Would you ditch toilet paper if it meant saving hundreds of dollars a year?
Most Americans wouldn’t. But some want to change the way Americans do their business, one bathroom at a time.
“We have customers that tell us there was life before bidets and life after,” said Jason Ojalvo, chief executive of Tushy, which sells bidet attachments online. “We think that there is no reason that bidets should not be mainstream in America. It’s ridiculous; they are everywhere but here.”
Tushy’s target consumers, eco-conscious millennials, aren’t installing pricey plumbing fixtures in their apartments. Instead, they’re buying bidet attachments designed to appeal to renters and the cost-conscious. Its product is a far cry from the porcelain fixtures you’ll find in Europe and Asia. It’s a small, plastic box that connects to your toilet seat.

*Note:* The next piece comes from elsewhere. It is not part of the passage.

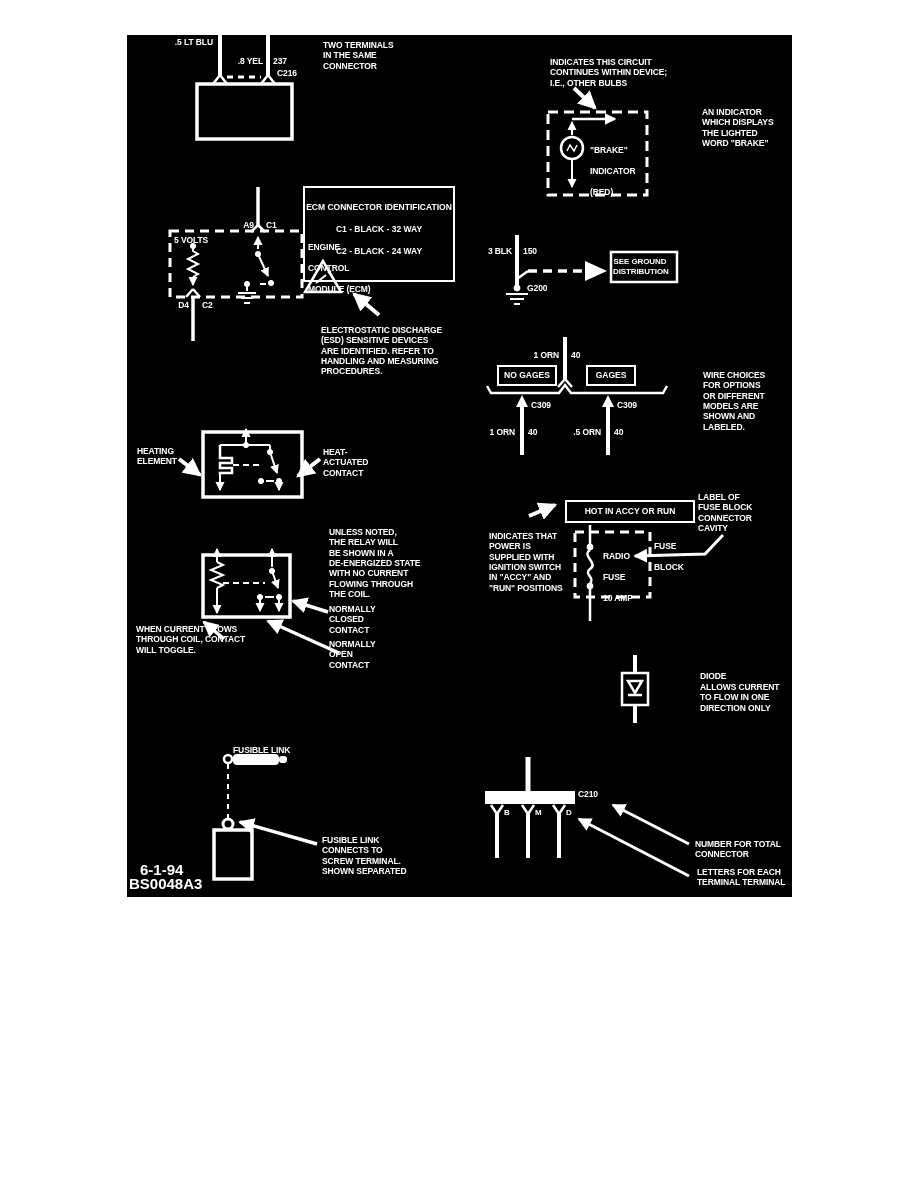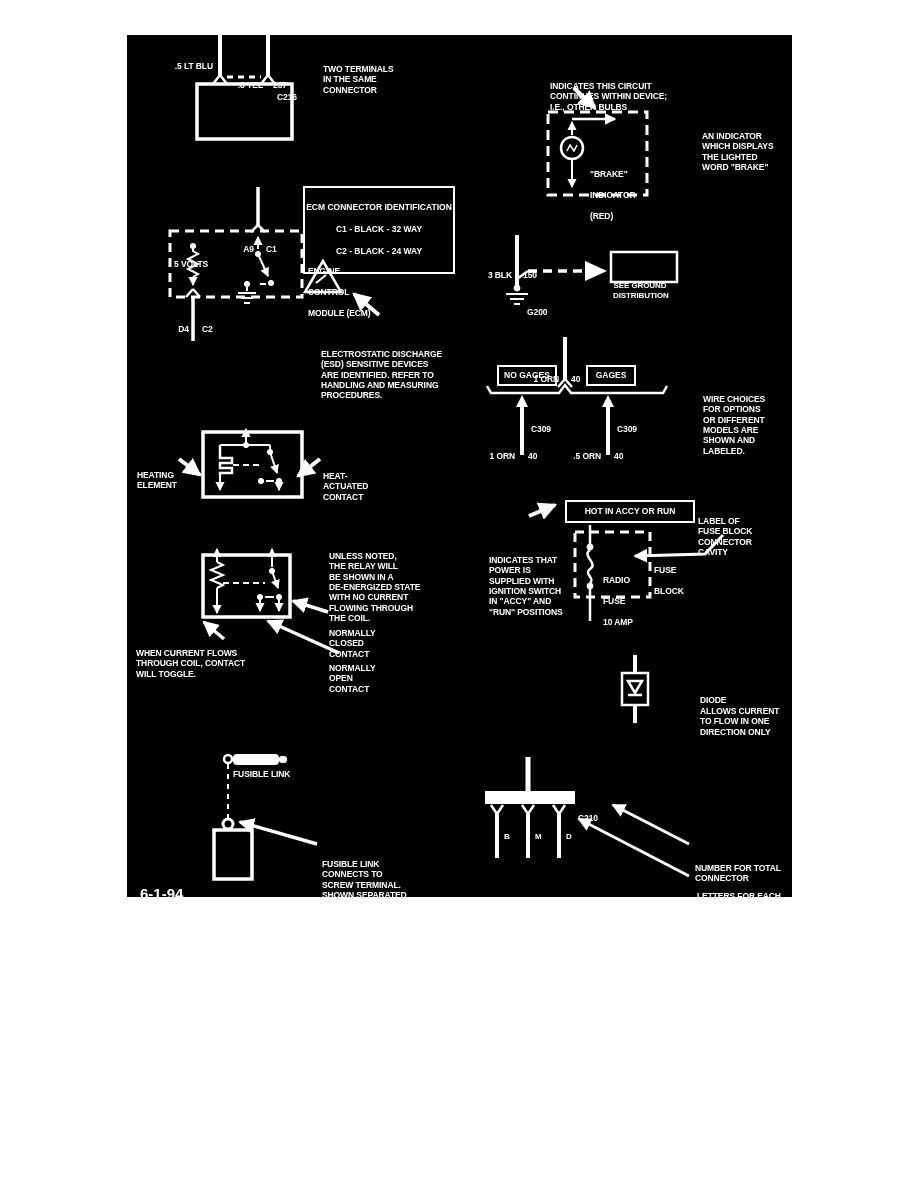".5 LT BLU" .lbl { margin-top: 24px -> none }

Tushy isn’t the only company on the bidet attachment bandwagon. Online retailers, such as Brondell and BidetKing, have seen 15% to 20% growth in sales over the past two years. Daniel Lalley, a spokesman for Brondell, said he thinks the uptick in sales means the taboo against bidets has been broken.
“The bottom line is hygiene. You get cleaner using a bidet than using dry toilet paper alone,” said Shannon Lerda of Omaha, who started the website TheBidetExperts.com in 2017 to educate Americans on the benefits of investing in a bidet.

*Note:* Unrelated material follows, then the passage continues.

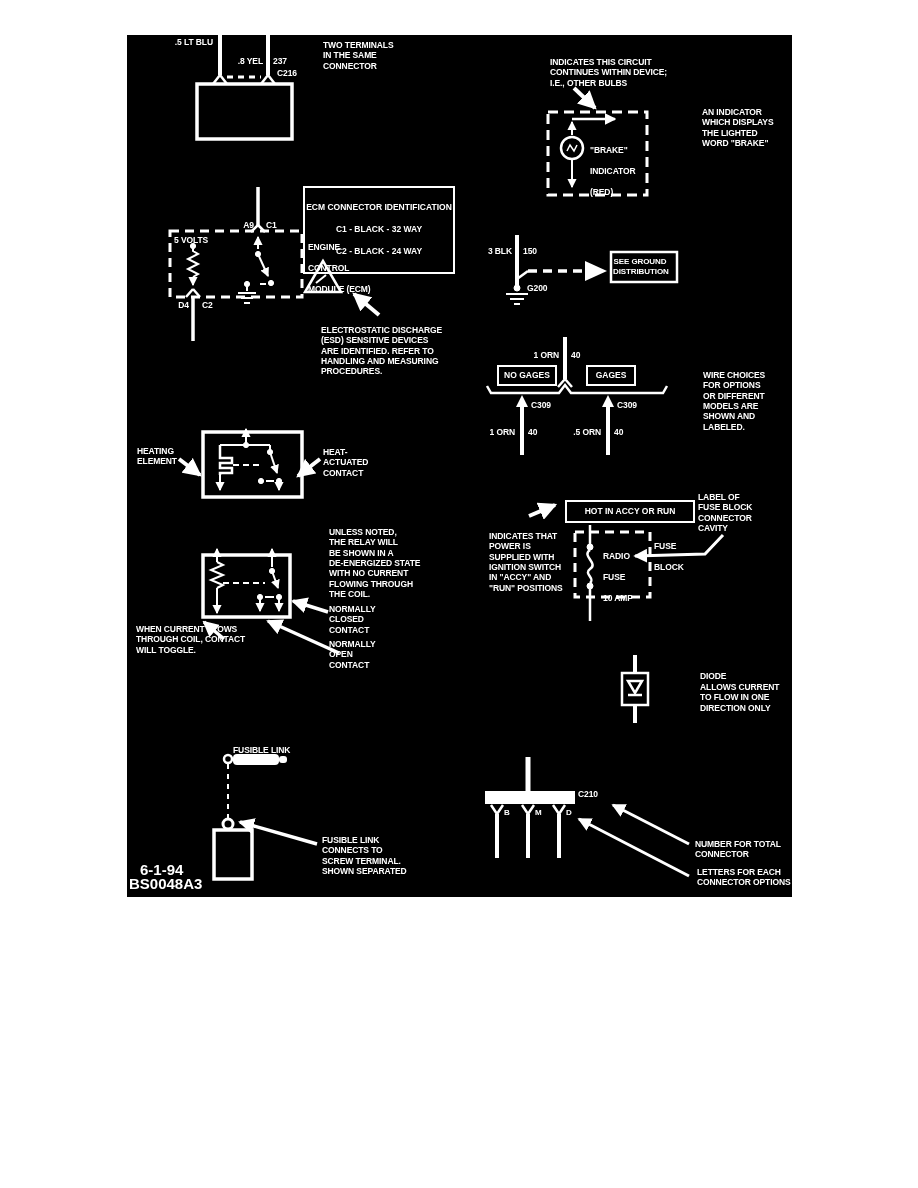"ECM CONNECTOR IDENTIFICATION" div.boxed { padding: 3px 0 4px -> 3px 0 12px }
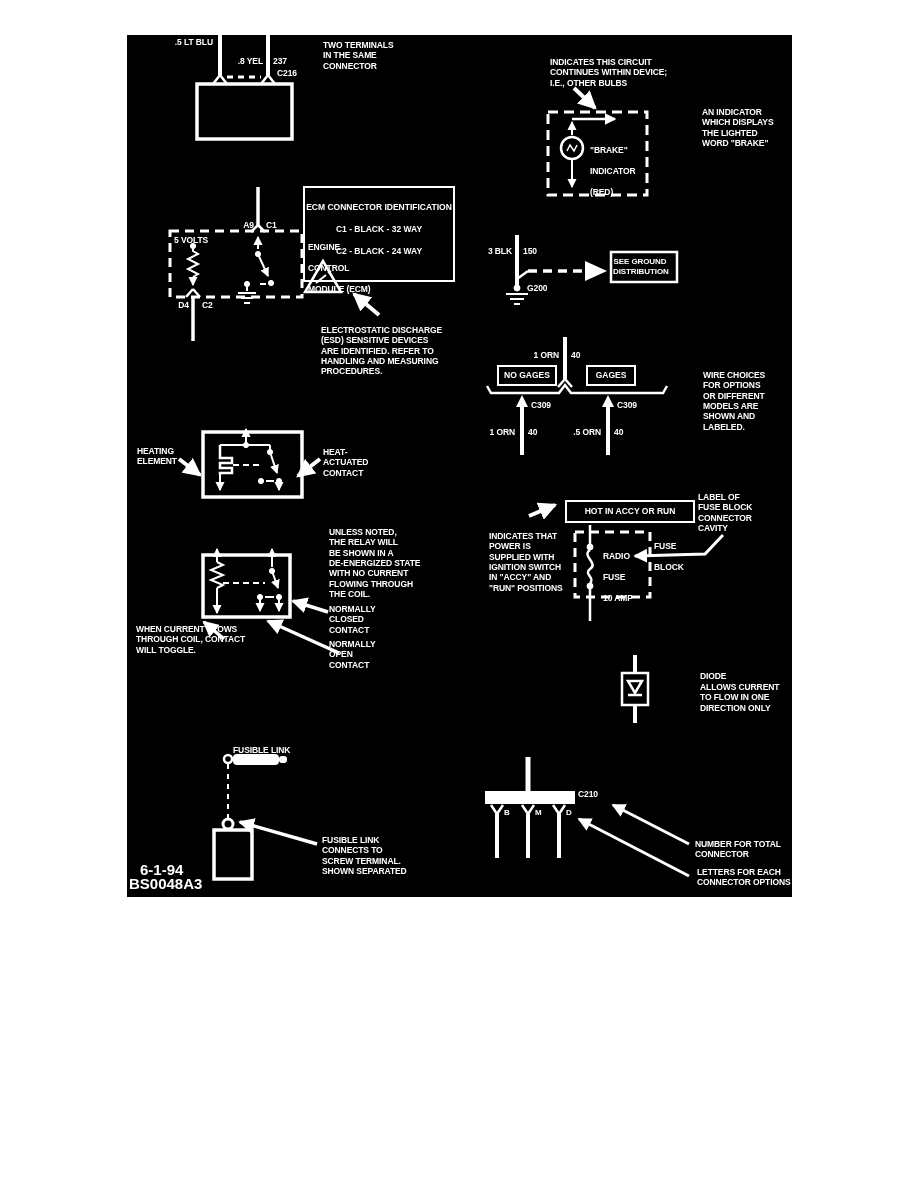"LETTERS FOR EACH" div.lbl { text: CONNECTOR OPTIONS -> TERMINAL TERMINAL }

Some medical professional are supporters, too.
“It can help prevent all sorts of medical conditions that are uncomfortable, embarrassing and frustrating,” said Dr. Mark Hyman, medical director at Cleveland Clinic’s Center for Functional Medicine.
Hyman said he regularly recommends the use of bidets to his patients, especially those with gastrointestinal issues such as constipation, bloating and irritable bowel syndrome. According to the National Institute of Diabetes and Digestive and Kidney Diseases, one in 20 Americans suffers from hemorrhoids. Dry toilet paper can irritate the skin.
Here’s how most bidet attachments work: After you have done your business, you remain on the toilet. Pressurized water (from the same water supply your toilet uses) sprays onto the skin, removing waste. Some have a handheld hose, others spray broadly. Toilet paper can be used afterward for patting dry. Some bidets also have blow-dryers, “if you want to feel extra pampered,” Lerda said.
Kathryn Kellogg’s husband introduced her to the bidet years ago, but she wasn’t sold on it right away.
“It wasn’t something that I had ever experienced before. But I was open to it because I wanted to reduce waste,” she said. “And I have to say the first time I tried it I was like, ‘This is the most brilliant thing in the entire world. Why isn’t this everywhere?’ I just think it makes so much more sense.”
When Kellogg, founder of the blog Going Zero Waste, incorporated bidets in her home, she noticed her family’s toilet paper use dropped by about a quarter.
“We are clear-cutting so many trees for these products that we don’t need to be using that much,” she said.
Of course, water and electricity have to be factored in. Dennis Baeza, a supervisor for BidetKing, said water usage with most bidet attachments is “very negligible.” And many simple attachments, such as Kellogg’s, don’t use electricity. Brondell’s high-end electric bidets, which have seat warmers and controlled-temperature features, take up as much energy as a blow-dryer at its highest use, Lalley said.
Calculating the cost
Stand-alone European bidets cost hundreds or thousands of dollars. Installation, which must be done by a plumber, can be expensive, too. Bidet attachments, on the other hand, can cost as little as $30 (or as much as $400) and require little time or skill to install.
Assuming a high usage of 20 minutes of washing per day, you can expect to see an addition of less than $2 in your water bill, Baeza said. A standard electric attachment from BidetKing will add an average of $45 to your electric bill annually.
The real cost savings, fans said, comes from toilet paper.
Yasmin Amer, a radio producer from Boston, has been giving $30 bidet attachments to her friends as housewarming gifts. She’s very comfortable talking about hygiene and the merits of a bidet, calling them life-changing.
Recently, her husband added bidet attachments in the restrooms of his business. His employees admitted that they were scared to try it.
“Next time I come back you’re going to tell me it’s great and you’re going to love it and you’re going to order one,” Yasmin recalled telling them.
“I just think it’s so strange that people are uncomfortable with the idea of water,” she said.